Fig Tree Books Re-Issues Edward Lewis Wallant’s Classic THE PAWNBROKER

November 10, 2015

FOR IMMEDIATE RELEASE
Contact: Fredric Price
Publisher
FPrice@FigTreeBooks.net or 914-234-2268

 

THE PAWNBROKER: A Novel

by Edward Lewis Wallant

Pawnbroker3

“In the short time [Wallant] was writing – about three years wherein he considered himself and was considered a serious writer – he was counted as part of a brilliant group of postwar Jewish American writers – Saul Bellow, Bernard Malamud, Norman Mailer and Philip Roth among them. That Wallant died so young, unable to travel on with these writers, is criminal, especially given how prolific he was. But the novels he finished in his short life are all miniature masterpieces.” — Dave Eggers

BEDFORD, NY (November 10, 2015) — Many novels are published each year, but only a few may ever become classics. The Pawnbroker (November 10, 2015; original trade paperback, $15.95; e-book, $10.99) by Edward Lewis Wallant (1926-62) is one of those exceptions; Fig Tree Books is proud to issue a new edition, featuring a riveting foreword by acclaimed author Dara Horn.

Initially published in 1961, The Pawnbroker was one of the first American novels to engage with the lingering trauma of the Holocaust. Set in Harlem, it remains likewise valuable as an exploration of fraught relationships between Jews and other American minority groups in its era.

Upon release, the book received wide critical acclaim. Kirkus called it “a strange, haunting, powerful book,” and a New York Times review declared that it “deserves the attention of every serious reader.” The Pawnbroker sold over 500,000 copies soon after publication, was a National Book Award finalist, and secured its young author a Guggenheim Fellowship. Sidney Lumet’s 1964 film adaptation starred Rod Steiger in an Oscar-nominated performance as the titular pawnbroker, Holocaust survivor Sol Nazerman. Notably, Lumet’s film was the first Hollywood production to depict the Nazi extermination camps as evoked in Nazerman’s nightmarish memories.

Tragically, Wallant died just one year after The Pawnbroker’s publication. Fig Tree Books aims for a new generation of readers to discover The Pawnbroker and the immense literary and cultural contributions of its author.
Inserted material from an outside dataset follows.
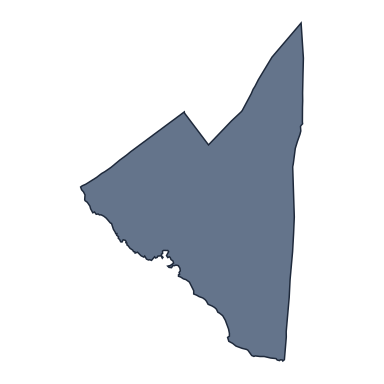 outline of Gagaemauga II (PART), A'ana, Samoa
{"feature_id": "51752279B80386032280412", "entity_name": "Gagaemauga II (PART)", "entity_type": "district", "adm_level": 2, "iso_a3": "WSM", "parent_name": "Samoa", "parent_adm1": "A'ana", "projection": "natural_earth1", "projection_center": [-171.93, -13.977], "detail": "fine", "context": "isolated", "style": "filled", "palette": "slate", "viewbox_px": 384, "rotation_deg": 0, "n_neighbors": 0, "source": "geoboundaries", "source_scale": "gbopen_adm2", "svg_char_len": 2157}
<svg xmlns="http://www.w3.org/2000/svg" viewBox="0 0 384 384"><path d="M80.6,187.0L81.6,189.8L83.5,191.9L85.0,194.9L84.7,199.6L85.0,200.6L87.3,202.3L89.9,206.1L90.6,208.8L92.8,212.8L94.5,212.0L96.2,214.3L98.2,214.0L99.4,214.9L101.1,214.8L103.8,216.2L106.2,218.1L110.5,223.1L111.5,223.4L113.4,229.3L115.3,232.4L115.7,233.7L116.9,233.6L116.7,235.3L118.5,236.7L118.2,238.1L119.7,239.7L120.7,241.8L122.0,242.0L123.2,239.8L125.2,240.3L126.1,241.4L125.8,242.7L126.8,243.0L127.0,245.0L127.9,245.5L130.1,248.4L132.7,250.1L133.5,251.6L134.8,251.8L135.1,253.1L137.5,252.2L141.1,255.8L143.8,257.1L144.7,256.1L146.5,259.1L148.5,260.0L149.7,259.7L151.5,260.4L154.6,256.8L155.5,258.0L157.2,257.4L157.9,256.1L161.1,255.8L162.3,258.2L163.0,257.3L161.4,255.7L161.5,254.1L162.6,253.5L162.5,251.1L163.6,250.4L167.8,250.5L168.6,251.7L166.5,255.6L167.8,257.6L169.3,256.8L170.2,257.5L171.0,259.6L172.9,260.9L173.6,263.1L170.3,265.5L167.7,266.1L169.0,267.4L171.5,267.7L173.0,265.5L174.3,265.7L176.0,265.1L178.3,265.6L179.9,268.2L180.3,270.8L179.1,272.4L179.6,274.2L178.5,274.8L178.5,276.3L180.4,276.9L183.5,278.9L185.9,279.6L189.4,282.1L193.7,290.7L193.7,294.0L196.5,295.1L199.1,296.6L202.7,297.9L205.1,299.6L206.5,301.3L208.1,304.3L212.1,306.0L214.6,307.5L216.4,309.2L217.9,312.3L219.5,313.1L222.7,315.7L225.3,320.2L228.5,328.9L229.4,333.3L229.4,336.2L227.6,337.4L228.8,341.3L232.5,343.3L236.0,346.1L242.3,348.4L246.5,349.4L247.9,350.2L251.7,355.5L253.9,356.4L255.3,355.9L259.9,356.5L264.2,356.5L270.6,358.0L276.0,358.6L277.2,360.0L279.5,360.6L280.3,359.8L282.1,359.9L282.8,361.0L284.4,359.7L286.3,337.0L286.2,331.7L289.2,297.4L290.1,279.5L292.6,251.6L293.6,233.4L294.3,217.0L292.7,166.9L293.3,163.8L295.3,148.4L297.4,141.5L300.0,134.2L300.8,131.0L300.5,126.4L301.2,125.3L302.6,123.8L302.4,122.0L302.5,107.1L302.7,100.9L302.6,93.1L303.0,74.1L303.4,58.2L301.1,23.0L272.0,57.1L258.4,79.6L255.0,86.3L253.1,89.3L251.3,93.6L242.2,110.6L241.0,112.0L231.6,120.8L208.5,144.9L184.5,113.1L184.3,111.9L141.6,143.6L130.8,151.6L126.3,155.3L120.1,159.8L111.1,167.3L104.6,171.8L101.6,173.5L96.6,177.4L85.6,184.3L82.2,185.8L80.6,187.0Z" fill="#64748b" stroke="#1e293b" stroke-width="1.5"/></svg>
Orders to the trade can be placed with Publishers Group West, a division of the Perseus Books Group (800-788-3123, orderentry@perseusbooks.com). Consumers may purchase copies anywhere books are sold.

###

THE PAWNBROKER: A Novel by Edward Lewis Wallant
Foreword by Dara Horn
Fig Tree Books; November 10, 2015; original trade paperback, $15.95, ISBN 978-1-941493-14-4; e-book, $10.99, ISBN 978-1-941493-15-1

About Edward Lewis Wallant: When he died at 36 in December 1962, Edward Lewis Wallant had published two novels: The Human Season (1960), which received the Harry and Ethel Daroff Memorial Fiction Award for the year’s best novel on a Jewish theme, and The Pawnbroker (1961), which was a National Book Award finalist and secured Wallant a Guggenheim Fellowship. Two additional novels – The Children at the Gate and Moonbloom—were published posthumously. The Daroff Award was subsequently re-named in Wallant’s honor: The Edward Lewis Wallant Award is now presented annually at the University of Hartford in the late author’s native Connecticut; recipients have included Chaim Potok, Cynthia Ozick, Francine Prose, Nicole Krauss, and Dara Horn.
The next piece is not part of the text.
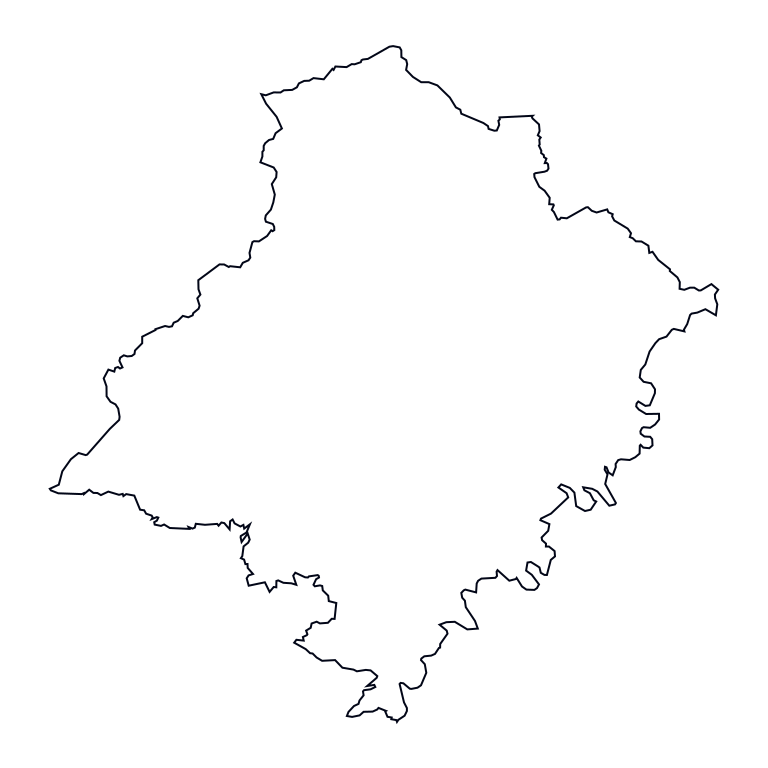 outline of Ahuatlán, Puebla, Mexico
{"feature_id": "50627088B15804587261784", "entity_name": "Ahuatlán", "entity_type": "district", "adm_level": 2, "iso_a3": "MEX", "parent_name": "Mexico", "parent_adm1": "Puebla", "projection": "albers", "projection_center": [-98.289, 18.572], "detail": "fine", "context": "isolated", "style": "outline", "palette": "ink", "viewbox_px": 768, "rotation_deg": 0, "n_neighbors": 0, "source": "geoboundaries", "source_scale": "gbopen_adm2", "svg_char_len": 6077}
<svg xmlns="http://www.w3.org/2000/svg" viewBox="0 0 768 768"><path d="M635.9,241.3L632.7,238.2L629.8,237.1L631.0,233.2L627.7,228.6L614.3,220.5L612.1,216.3L612.7,214.2L608.4,212.3L607.2,209.4L596.6,212.5L591.8,210.8L587.9,207.2L586.1,207.4L566.8,218.3L561.0,217.7L559.6,219.4L557.6,219.6L553.9,212.0L551.8,209.8L553.8,205.3L553.4,204.4L549.2,204.2L549.7,197.8L544.6,190.7L539.3,186.8L534.5,177.2L534.2,174.0L535.3,173.2L544.5,171.7L547.1,170.7L548.5,168.6L548.0,164.2L546.8,163.0L544.8,163.1L546.4,158.6L544.0,157.2L543.8,155.1L541.1,153.0L541.3,150.7L538.9,145.6L539.7,144.5L539.3,139.6L540.7,137.5L537.8,135.3L539.6,131.1L539.0,124.4L532.5,118.4L531.7,116.6L532.6,115.8L499.5,117.4L499.8,119.4L498.4,120.7L499.2,124.9L496.8,130.5L494.3,130.7L488.6,128.9L488.0,126.1L483.4,123.0L461.3,113.7L460.3,109.7L455.9,107.4L449.8,97.5L437.4,85.4L428.7,82.2L421.2,82.2L412.9,76.9L406.1,69.9L407.2,64.1L406.2,60.1L401.4,57.1L401.3,50.3L399.7,47.4L393.1,46.1L389.4,46.7L367.9,58.9L362.9,59.5L361.5,60.2L360.8,62.2L354.6,64.3L351.7,64.1L346.6,67.1L335.4,66.5L333.6,69.9L332.4,68.8L323.8,79.3L313.5,78.1L309.2,80.7L304.2,80.9L298.9,83.4L296.9,87.3L292.2,89.9L283.8,90.3L280.5,92.5L273.7,92.4L265.8,95.3L261.3,94.2L266.1,103.7L276.6,116.8L281.9,128.5L275.6,133.2L273.2,138.9L269.0,140.0L265.2,143.2L263.7,145.9L263.7,150.3L262.4,151.8L262.4,156.5L260.4,162.3L273.7,167.5L276.6,172.0L276.2,177.3L271.8,184.1L274.8,194.6L273.3,202.4L270.9,209.6L265.8,215.4L265.1,218.9L265.9,221.7L272.8,224.0L274.2,226.8L274.3,230.1L272.6,231.2L271.2,230.3L267.1,236.0L258.9,241.4L254.0,241.2L252.4,242.1L249.5,252.9L250.3,257.6L248.5,260.3L242.8,262.8L240.2,267.3L230.1,266.2L228.8,267.0L224.2,264.5L219.5,264.4L198.3,280.2L198.5,289.3L200.4,294.6L197.3,298.3L199.6,305.7L198.6,308.7L193.2,313.2L192.7,315.3L188.3,317.3L182.8,315.9L177.7,321.0L173.7,322.7L172.0,326.3L169.0,326.9L165.1,326.0L155.4,329.2L155.5,330.0L142.2,336.7L142.2,343.2L135.0,350.5L134.5,354.0L131.7,356.0L127.3,356.4L123.8,355.3L120.2,357.7L119.4,360.8L122.5,367.4L120.0,368.5L118.0,367.0L115.2,368.0L114.3,371.6L108.4,369.6L103.7,378.4L106.5,386.4L106.6,396.3L110.5,401.8L115.5,404.4L118.2,408.6L119.6,416.8L119.2,419.9L109.8,428.9L87.2,454.6L85.7,455.1L78.6,453.0L70.9,459.2L62.3,471.3L58.8,484.7L49.8,488.8L50.9,490.4L58.3,493.3L81.8,494.1L83.9,493.1L84.0,494.1L89.2,489.7L93.4,492.9L97.4,493.0L100.9,495.1L108.3,491.6L119.0,494.8L122.7,493.9L123.4,496.1L126.2,494.1L134.3,495.6L140.1,509.7L144.2,510.3L146.1,513.7L151.7,515.6L152.7,517.4L151.7,519.1L156.8,517.1L158.3,517.6L156.9,520.6L154.2,522.2L154.7,524.6L161.0,525.9L164.1,524.5L169.8,528.0L189.4,528.9L188.5,527.0L192.5,528.6L194.8,527.6L195.8,523.8L205.0,524.8L217.2,523.9L218.6,525.7L221.4,522.5L224.3,523.1L229.6,529.4L230.1,521.3L232.6,519.5L234.6,523.4L240.4,526.5L243.4,524.9L244.2,528.6L249.9,524.3L246.5,532.5L240.8,536.0L240.6,537.4L241.6,542.0L247.7,533.5L249.7,539.6L248.2,542.7L243.6,546.4L242.3,556.1L240.9,558.2L244.1,559.6L245.4,564.1L247.5,564.0L247.7,567.9L253.0,574.0L248.6,575.4L246.7,578.3L248.7,585.7L264.9,582.3L269.6,591.9L273.7,587.0L276.3,587.3L276.4,581.0L278.2,580.4L283.4,582.8L291.3,583.3L296.3,584.8L293.2,575.7L295.3,572.7L305.1,577.3L307.9,577.5L308.9,576.4L317.7,575.1L318.7,575.8L319.0,577.5L316.1,579.2L313.5,584.8L314.8,586.3L320.0,585.4L322.2,586.0L322.8,590.4L328.2,595.7L328.8,601.1L336.3,603.0L334.6,618.9L331.7,618.8L327.9,622.8L319.9,623.4L316.7,621.7L311.6,623.5L310.7,627.8L306.1,630.6L307.4,634.3L306.8,635.2L302.9,637.0L303.7,640.6L296.4,639.8L294.2,642.7L305.7,649.1L310.1,653.2L312.6,653.5L316.6,657.5L322.1,660.8L335.1,660.1L342.4,667.7L353.5,669.6L356.9,671.3L365.8,669.9L370.6,670.4L377.3,676.1L376.7,677.8L367.2,686.0L374.3,684.9L375.3,687.0L370.6,689.3L364.0,690.2L363.0,691.4L363.6,695.3L359.5,700.5L358.5,703.9L354.0,706.0L348.5,711.9L346.9,716.0L352.1,716.9L359.6,715.4L363.6,711.8L372.6,711.6L377.2,709.5L378.5,707.9L386.0,710.9L385.2,711.4L387.5,716.8L391.7,717.5L391.3,719.2L396.4,720.1L397.0,721.9L398.4,719.8L404.6,715.7L406.9,711.0L406.9,708.0L404.0,702.4L399.6,684.0L400.6,682.9L403.4,683.3L409.8,688.7L411.4,688.9L417.5,687.7L421.0,685.3L426.3,672.8L424.8,664.2L421.0,660.1L421.3,658.6L424.3,656.3L431.2,655.6L435.0,653.9L438.9,648.0L440.1,647.6L440.2,644.0L447.5,633.7L446.7,630.6L439.6,624.7L446.3,622.2L454.8,621.8L467.3,629.4L477.8,628.6L475.0,621.0L465.8,607.2L464.9,600.7L462.2,597.7L461.3,592.9L463.8,590.3L465.3,589.6L476.1,592.4L476.7,583.5L478.1,580.8L481.4,578.6L495.4,577.8L497.0,576.0L496.6,571.7L497.5,570.1L509.3,580.7L515.9,579.0L516.6,577.9L522.0,586.5L526.4,589.6L534.4,589.9L537.0,588.1L539.0,584.4L531.8,574.8L526.1,570.6L527.5,562.5L530.9,562.0L537.6,566.2L539.5,567.5L540.8,572.8L544.4,574.9L546.9,575.0L550.8,559.9L555.0,556.4L554.6,551.1L548.9,546.5L545.9,546.5L546.0,543.6L542.1,540.2L541.6,537.5L548.2,530.8L549.4,524.1L540.4,520.2L541.0,518.6L551.0,513.6L568.2,497.4L566.6,493.2L558.4,487.5L561.2,484.4L569.8,487.9L574.4,492.6L576.2,506.1L585.0,511.0L590.7,509.7L596.2,501.5L593.7,500.3L589.9,493.2L584.4,490.3L583.2,487.3L592.2,488.8L597.4,491.5L609.3,505.7L615.0,504.4L615.9,503.0L605.2,484.0L607.5,474.4L604.7,469.7L605.0,466.8L606.5,467.3L608.6,472.5L612.7,475.3L615.8,467.1L615.6,464.0L618.2,460.1L621.0,459.3L629.7,460.0L635.3,457.2L639.6,453.6L639.8,445.7L640.6,444.8L643.3,447.6L649.3,448.2L652.5,445.4L652.2,439.2L650.2,436.8L644.4,436.5L640.7,433.7L640.4,431.3L642.0,428.1L643.6,427.2L650.2,427.8L655.1,424.5L659.1,419.5L659.0,413.8L646.1,414.0L638.9,409.6L636.2,406.5L636.6,403.5L638.3,401.5L645.4,405.9L649.8,405.3L654.9,393.2L655.0,389.3L651.1,383.3L643.6,381.8L639.7,377.5L640.8,369.9L645.3,364.5L649.6,351.5L655.4,343.1L659.1,339.2L666.5,336.6L671.8,329.8L673.8,328.9L684.4,331.4L683.9,329.7L687.2,324.1L690.1,315.0L691.6,313.6L697.3,312.6L705.4,309.2L715.9,315.3L717.3,304.3L715.1,298.3L714.9,294.5L718.2,289.7L711.4,284.1L700.8,290.4L698.9,290.5L694.3,287.7L689.9,287.7L684.3,289.8L679.6,288.8L679.8,282.1L677.4,277.4L669.8,271.0L670.0,269.3L658.2,259.9L652.5,251.8L649.3,252.9L648.4,245.7L641.5,241.5L635.9,241.3Z" fill="none" stroke="#020617" stroke-width="2"/></svg>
About Dara Horn: Dara Horn is the author of four widely acclaimed novels and the recipient of honors including the National Jewish Book Award, the Reform Judaism Fiction Prize, the Harold U. Ribalow Prize, and the Edward Lewis Wallant Award. She earned a PhD in comparative literature from Harvard University and has taught courses in Jewish literature and Israeli history at Sarah Lawrence College and The City University of New York; in 2014, she held the Gerald Weinstock Visiting Professorship in Jewish Studies at Harvard, where she taught Yiddish and Hebrew literature. She lives in New Jersey with her husband and four children.

About Fig Tree Books: Fig Tree Books sources, publishes, and promotes literary, young-adult, and graphic novels (in print and e-book formats), as well as memoirs that chronicle and enlighten the unique American Jewish Experience (AJE). The Company accomplishes this in three ways: (1) by selecting new voices that have not had the opportunity to publish previously in these genres; (2) by working with previously published authors; and (3) by re-publishing important works that have gone out of print.